Take the records below and print them verbatim up to and including the line that carries "Project coordinator Jewish projects".

----- Data supplied

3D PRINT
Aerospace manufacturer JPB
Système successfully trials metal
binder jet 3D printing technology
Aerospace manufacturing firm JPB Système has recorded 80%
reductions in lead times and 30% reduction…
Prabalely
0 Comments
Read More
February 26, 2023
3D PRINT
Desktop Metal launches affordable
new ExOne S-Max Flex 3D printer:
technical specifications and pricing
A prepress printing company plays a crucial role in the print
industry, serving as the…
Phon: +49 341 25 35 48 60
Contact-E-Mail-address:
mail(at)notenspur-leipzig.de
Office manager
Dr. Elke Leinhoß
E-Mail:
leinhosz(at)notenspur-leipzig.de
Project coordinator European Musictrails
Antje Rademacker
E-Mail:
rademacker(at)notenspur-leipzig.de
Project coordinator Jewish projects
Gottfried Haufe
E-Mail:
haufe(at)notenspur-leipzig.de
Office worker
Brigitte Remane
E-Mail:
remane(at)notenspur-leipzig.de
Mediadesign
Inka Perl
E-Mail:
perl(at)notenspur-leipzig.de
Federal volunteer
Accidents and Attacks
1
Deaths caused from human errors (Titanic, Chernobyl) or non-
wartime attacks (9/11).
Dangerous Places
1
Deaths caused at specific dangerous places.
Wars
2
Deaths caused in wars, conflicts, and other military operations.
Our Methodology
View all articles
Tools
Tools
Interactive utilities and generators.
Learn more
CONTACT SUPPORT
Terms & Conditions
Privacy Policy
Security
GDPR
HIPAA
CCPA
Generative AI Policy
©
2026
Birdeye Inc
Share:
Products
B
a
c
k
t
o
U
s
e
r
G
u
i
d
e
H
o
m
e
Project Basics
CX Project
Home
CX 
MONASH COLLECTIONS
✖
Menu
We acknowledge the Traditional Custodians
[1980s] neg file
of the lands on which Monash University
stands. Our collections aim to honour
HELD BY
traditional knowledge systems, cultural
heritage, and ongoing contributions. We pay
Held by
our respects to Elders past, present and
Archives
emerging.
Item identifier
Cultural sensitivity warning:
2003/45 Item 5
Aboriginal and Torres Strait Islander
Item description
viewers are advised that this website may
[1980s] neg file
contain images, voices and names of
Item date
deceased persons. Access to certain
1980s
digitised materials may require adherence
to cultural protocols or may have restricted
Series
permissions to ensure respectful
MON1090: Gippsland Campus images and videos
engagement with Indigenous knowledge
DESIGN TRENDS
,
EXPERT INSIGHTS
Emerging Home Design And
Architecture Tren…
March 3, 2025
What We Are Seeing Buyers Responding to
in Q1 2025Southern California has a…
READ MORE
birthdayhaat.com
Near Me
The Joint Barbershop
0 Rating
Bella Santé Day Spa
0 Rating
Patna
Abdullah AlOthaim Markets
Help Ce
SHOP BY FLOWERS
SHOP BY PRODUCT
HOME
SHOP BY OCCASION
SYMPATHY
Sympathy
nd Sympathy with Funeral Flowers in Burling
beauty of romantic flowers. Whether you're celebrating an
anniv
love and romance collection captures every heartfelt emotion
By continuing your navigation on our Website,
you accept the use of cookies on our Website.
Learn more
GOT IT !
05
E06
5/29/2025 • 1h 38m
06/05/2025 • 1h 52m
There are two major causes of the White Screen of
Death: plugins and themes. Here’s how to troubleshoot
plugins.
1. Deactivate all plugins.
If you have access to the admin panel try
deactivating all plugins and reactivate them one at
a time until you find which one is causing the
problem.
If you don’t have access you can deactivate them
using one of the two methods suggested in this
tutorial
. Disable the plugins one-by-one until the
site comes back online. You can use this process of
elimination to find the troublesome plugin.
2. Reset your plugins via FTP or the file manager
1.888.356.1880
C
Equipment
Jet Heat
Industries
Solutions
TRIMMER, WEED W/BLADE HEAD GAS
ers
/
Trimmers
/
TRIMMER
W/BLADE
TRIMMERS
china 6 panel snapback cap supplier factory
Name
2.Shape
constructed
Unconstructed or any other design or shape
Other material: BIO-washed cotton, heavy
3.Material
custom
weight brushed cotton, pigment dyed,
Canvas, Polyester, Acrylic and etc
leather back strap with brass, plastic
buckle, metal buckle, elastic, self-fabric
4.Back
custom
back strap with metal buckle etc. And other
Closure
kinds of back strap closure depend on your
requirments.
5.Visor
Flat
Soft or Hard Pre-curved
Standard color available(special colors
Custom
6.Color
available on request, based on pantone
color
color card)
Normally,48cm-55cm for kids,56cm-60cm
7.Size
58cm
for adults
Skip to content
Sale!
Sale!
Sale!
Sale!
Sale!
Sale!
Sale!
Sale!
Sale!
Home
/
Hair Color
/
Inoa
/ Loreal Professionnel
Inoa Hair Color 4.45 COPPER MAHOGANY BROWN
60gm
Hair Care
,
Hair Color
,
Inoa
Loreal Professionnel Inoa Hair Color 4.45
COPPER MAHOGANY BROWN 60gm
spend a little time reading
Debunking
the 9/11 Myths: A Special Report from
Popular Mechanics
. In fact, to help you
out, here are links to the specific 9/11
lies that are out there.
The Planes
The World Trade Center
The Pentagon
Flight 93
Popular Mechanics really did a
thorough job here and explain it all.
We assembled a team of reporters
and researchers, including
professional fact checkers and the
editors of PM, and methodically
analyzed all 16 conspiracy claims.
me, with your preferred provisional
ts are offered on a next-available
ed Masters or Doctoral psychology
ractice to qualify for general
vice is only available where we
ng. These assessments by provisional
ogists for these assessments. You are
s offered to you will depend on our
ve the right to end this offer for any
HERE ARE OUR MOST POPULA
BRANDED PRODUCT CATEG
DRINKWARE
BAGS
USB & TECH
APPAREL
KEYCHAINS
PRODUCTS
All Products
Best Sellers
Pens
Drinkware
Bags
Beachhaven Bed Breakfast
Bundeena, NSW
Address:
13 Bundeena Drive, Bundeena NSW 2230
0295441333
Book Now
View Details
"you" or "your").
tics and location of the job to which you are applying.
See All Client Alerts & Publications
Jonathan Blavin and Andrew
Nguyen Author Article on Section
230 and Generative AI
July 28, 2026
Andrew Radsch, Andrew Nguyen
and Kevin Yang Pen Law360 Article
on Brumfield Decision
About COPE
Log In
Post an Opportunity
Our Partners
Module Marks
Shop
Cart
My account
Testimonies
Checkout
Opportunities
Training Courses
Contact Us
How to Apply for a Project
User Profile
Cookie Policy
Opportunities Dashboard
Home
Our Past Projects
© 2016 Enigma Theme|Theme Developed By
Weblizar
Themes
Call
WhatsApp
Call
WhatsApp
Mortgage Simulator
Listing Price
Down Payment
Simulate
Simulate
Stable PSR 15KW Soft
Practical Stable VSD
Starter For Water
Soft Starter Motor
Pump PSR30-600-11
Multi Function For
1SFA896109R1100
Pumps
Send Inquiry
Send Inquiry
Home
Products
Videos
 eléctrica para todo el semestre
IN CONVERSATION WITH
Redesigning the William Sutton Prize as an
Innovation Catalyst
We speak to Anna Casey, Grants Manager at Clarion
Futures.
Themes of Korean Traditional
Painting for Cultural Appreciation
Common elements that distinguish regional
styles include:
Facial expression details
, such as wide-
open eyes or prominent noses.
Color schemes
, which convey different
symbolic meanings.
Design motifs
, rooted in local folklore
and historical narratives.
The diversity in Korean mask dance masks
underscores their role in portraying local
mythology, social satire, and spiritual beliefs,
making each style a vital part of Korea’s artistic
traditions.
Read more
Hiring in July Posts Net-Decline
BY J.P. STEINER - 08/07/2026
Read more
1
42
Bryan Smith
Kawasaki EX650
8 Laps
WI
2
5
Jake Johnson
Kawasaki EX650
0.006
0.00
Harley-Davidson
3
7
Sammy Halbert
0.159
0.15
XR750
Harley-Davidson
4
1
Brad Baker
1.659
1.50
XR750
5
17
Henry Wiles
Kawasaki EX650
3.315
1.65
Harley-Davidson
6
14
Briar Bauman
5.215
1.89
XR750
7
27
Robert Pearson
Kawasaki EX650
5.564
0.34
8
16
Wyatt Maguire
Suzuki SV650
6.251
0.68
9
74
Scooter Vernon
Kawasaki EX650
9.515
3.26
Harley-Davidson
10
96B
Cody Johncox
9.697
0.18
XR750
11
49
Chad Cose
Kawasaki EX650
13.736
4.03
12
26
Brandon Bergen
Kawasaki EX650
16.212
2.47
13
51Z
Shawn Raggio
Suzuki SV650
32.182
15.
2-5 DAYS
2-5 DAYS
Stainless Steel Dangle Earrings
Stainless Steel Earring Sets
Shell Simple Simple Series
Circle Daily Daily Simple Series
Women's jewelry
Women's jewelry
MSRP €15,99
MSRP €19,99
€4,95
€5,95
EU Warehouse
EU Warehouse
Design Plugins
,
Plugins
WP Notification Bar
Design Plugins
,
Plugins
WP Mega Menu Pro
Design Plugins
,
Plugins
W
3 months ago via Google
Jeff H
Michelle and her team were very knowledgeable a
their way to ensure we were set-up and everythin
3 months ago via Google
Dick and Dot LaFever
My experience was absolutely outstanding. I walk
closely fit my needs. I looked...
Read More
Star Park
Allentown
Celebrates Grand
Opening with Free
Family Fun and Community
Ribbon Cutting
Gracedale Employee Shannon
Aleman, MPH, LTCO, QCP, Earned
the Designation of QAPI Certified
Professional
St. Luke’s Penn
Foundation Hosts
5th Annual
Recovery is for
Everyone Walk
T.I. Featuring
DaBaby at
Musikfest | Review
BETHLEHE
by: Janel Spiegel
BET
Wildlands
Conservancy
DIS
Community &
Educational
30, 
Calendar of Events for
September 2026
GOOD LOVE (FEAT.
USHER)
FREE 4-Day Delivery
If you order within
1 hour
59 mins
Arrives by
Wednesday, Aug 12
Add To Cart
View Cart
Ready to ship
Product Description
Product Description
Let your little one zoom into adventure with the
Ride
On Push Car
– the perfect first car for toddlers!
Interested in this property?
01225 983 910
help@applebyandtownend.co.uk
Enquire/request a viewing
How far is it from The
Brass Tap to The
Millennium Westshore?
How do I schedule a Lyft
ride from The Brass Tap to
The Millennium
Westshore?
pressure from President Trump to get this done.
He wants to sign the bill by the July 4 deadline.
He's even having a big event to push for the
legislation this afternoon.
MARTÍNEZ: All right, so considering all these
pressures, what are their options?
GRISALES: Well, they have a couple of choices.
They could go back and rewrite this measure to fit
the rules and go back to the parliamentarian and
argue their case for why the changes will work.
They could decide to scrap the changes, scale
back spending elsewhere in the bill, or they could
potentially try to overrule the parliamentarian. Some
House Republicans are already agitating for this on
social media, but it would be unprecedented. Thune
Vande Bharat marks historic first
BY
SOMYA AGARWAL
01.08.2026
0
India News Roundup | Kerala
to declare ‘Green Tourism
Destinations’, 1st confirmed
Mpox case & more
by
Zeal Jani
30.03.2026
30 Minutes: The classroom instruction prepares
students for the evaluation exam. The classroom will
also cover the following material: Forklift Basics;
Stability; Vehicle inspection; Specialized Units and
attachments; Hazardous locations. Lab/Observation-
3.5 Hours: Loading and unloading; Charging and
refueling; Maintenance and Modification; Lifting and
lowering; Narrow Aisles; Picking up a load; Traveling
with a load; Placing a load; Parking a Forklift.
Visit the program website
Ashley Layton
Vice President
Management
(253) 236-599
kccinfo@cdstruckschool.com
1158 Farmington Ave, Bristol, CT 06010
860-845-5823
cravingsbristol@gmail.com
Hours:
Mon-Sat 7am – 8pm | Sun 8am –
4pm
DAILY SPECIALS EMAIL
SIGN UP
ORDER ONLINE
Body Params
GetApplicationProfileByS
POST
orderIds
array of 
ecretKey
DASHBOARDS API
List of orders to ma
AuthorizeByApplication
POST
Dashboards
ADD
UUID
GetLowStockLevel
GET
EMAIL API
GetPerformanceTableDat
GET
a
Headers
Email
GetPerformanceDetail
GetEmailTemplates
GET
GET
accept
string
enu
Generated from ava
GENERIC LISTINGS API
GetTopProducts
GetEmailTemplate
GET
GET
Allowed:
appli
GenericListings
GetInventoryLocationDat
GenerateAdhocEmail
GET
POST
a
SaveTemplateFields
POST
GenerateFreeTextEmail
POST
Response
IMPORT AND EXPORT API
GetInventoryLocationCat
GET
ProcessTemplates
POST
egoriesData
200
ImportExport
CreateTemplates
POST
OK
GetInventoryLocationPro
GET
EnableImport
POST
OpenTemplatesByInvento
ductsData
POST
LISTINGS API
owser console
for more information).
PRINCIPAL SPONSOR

----------

Solution for this exercise.
3D PRINT
Aerospace manufacturer JPB
Système successfully trials metal
binder jet 3D printing technology
Aerospace manufacturing firm JPB Système has recorded 80%
reductions in lead times and 30% reduction…
Prabalely
0 Comments
Read More
February 26, 2023
3D PRINT
Desktop Metal launches affordable
new ExOne S-Max Flex 3D printer:
technical specifications and pricing
A prepress printing company plays a crucial role in the print
industry, serving as the…
Phon: +49 341 25 35 48 60
Contact-E-Mail-address:
mail(at)notenspur-leipzig.de
Office manager
Dr. Elke Leinhoß
E-Mail:
leinhosz(at)notenspur-leipzig.de
Project coordinator European Musictrails
Antje Rademacker
E-Mail:
rademacker(at)notenspur-leipzig.de
Project coordinator Jewish projects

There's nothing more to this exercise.